The Elephant Bar at Raffles Hotel is a must-visit. The claim to fame here is Jackie Kennedy’s visit in 1967 and the champagne cocktail Femme Fatale was made in her honour. As it happens, the drink still features on the menu. Louison added: “The bar is very playful. They ask you to spot the monkey hidden amongst the elephant paintings around you, and if you can find it, the next drink is on the house.”The local craft distilleries are gaining traction and exporting far and wide to Europe and Asia. Their appeal lies in the local produce, spices and freshwater sources, all used to impart a proud Khmer identity to the distillates.

The country’s ample sugarcane serves as the raw ingredient (molasses) for white and gold rum at Samai Distillery, which doubles as a bar on Thursday nights, complete with live music. At Seekers Spirits, Long-time ex-pats Tania and Marco craft small-batch gins at their craft distillery accented with flavours of the Mekong like green Battambang oranges and Kampot pepper.

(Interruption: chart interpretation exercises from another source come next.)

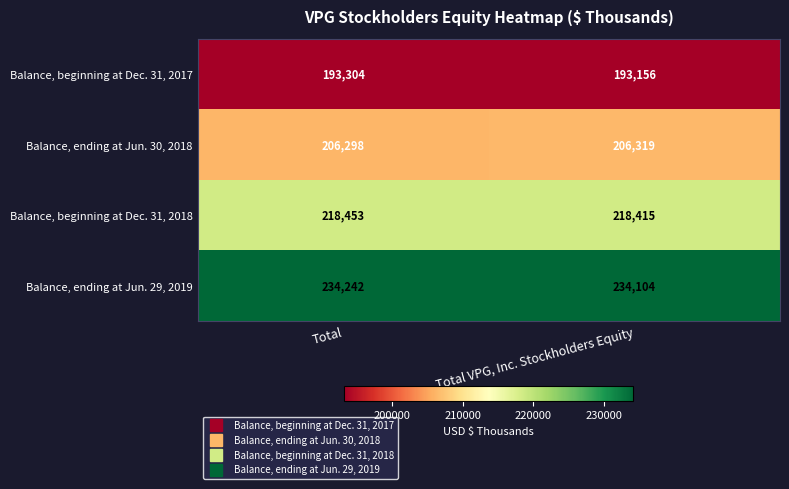

At which category is the sum across all series the highest?

Total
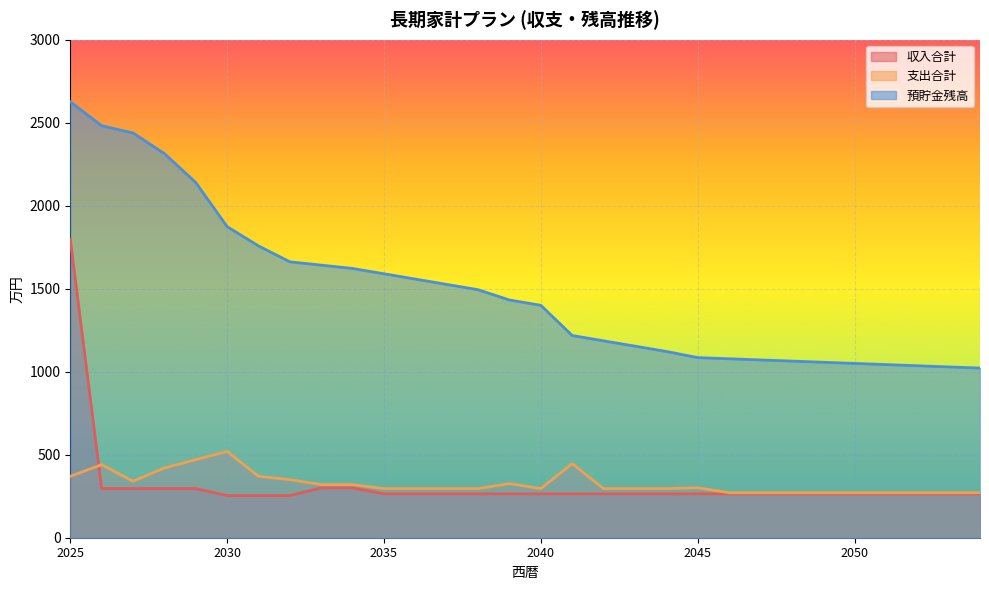

At how many categories does at least one series exceed 1536?

12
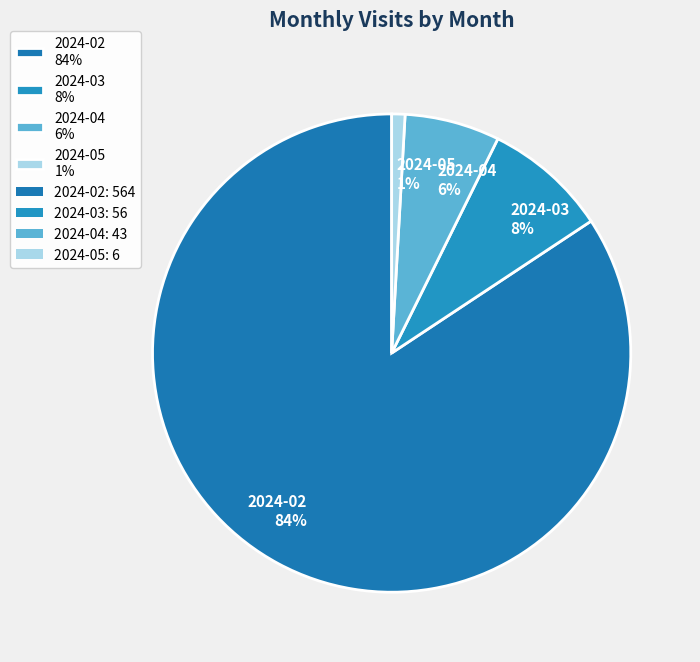

Does 2024-04 represent more than half of the total?

No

On the last morning, Rosewood’s chief concierge Daneth Lin’s organises a custom tuk-tuk to explore the city. Although Phnom Penh is modernising with skyscrapers and mega malls, it retains its historic charm with an eclectic mix of Cambodian palaces and French architecture. Further afield, Lin informed the city’s five pagodas are a must visit especially an early morning visit to Ounalom Pagoda to seek blessings from the local monks. It’s on the list for my next visit.